HELP day 5, given formla cos i can't face the pain, dh upset, i'm upset (LONG)

44 replies

craftynclothy · 13/08/2009 12:04

dd2 born on sat.

wouldn't latch on initially...i have large flat nipples and she's definitely struggled with them (she was only 6lb 5oz and it just all seems so big for her).

started by drip feeding every feed and trying to latch. plenty of colostrum/milk.

dd started to latch on after drip feeding on day 3. Had a huge feed that afternoon, then slept 5 hours. hadn't hads a wet nappy for 24 hrs so called (independent) mw who came out. typically dd latched while she was coming out & started making wet nappies afterwards.

while mw was here she checked my latch and said it was good. I was finding nipples a bit sore afterwards but she said it was all fine, just me getting used to it.

Had mw visit next morning, dd2 had latched on at every feed through night (every 2 hours) without drip feeding. mw (different one) checked latch cos i said it was uncomfortable and said it's fine. also said that it's me getting used to it and will pass. also told me to get lansinoh which we did

each feed has got more and more painful. I don't feel like the latch is right tbh - i feel she only really get5s my nipple in.

## Given data
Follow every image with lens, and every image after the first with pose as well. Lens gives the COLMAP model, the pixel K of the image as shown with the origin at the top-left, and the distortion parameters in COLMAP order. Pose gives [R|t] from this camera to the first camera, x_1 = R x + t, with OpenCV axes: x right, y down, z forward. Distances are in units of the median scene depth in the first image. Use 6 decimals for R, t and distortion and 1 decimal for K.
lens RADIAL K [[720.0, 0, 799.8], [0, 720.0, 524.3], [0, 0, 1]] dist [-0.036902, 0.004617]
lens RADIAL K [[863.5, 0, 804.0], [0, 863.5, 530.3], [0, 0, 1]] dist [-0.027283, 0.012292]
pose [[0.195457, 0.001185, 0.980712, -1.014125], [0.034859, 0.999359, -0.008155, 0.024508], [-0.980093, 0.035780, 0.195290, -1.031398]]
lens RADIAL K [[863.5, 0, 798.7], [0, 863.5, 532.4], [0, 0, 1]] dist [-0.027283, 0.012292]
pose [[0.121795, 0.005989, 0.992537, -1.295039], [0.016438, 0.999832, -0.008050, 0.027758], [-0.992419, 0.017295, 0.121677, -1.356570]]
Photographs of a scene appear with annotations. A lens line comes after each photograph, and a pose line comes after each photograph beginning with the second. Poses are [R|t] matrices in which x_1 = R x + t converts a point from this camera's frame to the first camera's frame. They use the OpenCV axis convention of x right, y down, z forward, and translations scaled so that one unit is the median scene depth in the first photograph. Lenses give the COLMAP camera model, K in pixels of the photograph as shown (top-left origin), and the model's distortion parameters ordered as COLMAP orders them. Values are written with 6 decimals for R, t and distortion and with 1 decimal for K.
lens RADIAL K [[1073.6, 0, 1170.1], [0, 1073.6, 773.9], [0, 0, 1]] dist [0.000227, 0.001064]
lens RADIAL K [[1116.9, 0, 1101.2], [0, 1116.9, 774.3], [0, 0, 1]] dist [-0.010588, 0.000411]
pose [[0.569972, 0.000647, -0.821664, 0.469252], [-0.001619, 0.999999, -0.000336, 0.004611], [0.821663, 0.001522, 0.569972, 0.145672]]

## Work instruction 1
In the breastfeeding post, what did the second midwife tell the poster to get?
## Work instruction 2
Continue the breastfeeding post from its last sentence.

## Response box 1
Lansinoh.

## Response box 2
ended up begging dh just to take her away from last night . he rang mw who told me to massage the breast, express a small amount so dd got the taste and would latch on quickly.

did that feed (through the pain). tried to sleep afterwards but couldn't for worrying about next feed.

did next feed crying and screaming with the pain. spent the rest of the morning crying, told dh to go get formula. even now (about 6 hours after last feed) i can hardly bear to touch my breasts.

dd has now had 2 formula feeds. dh is upset cos it's not as good as breastmilk (though he doesn't want me to be in the pain i was in last night either). i'm upset and don't know what to do.

all i know is i can't face latching her on again. one nipple has bruise across it.

can anyone help/advise?

(thanks if you've got this far)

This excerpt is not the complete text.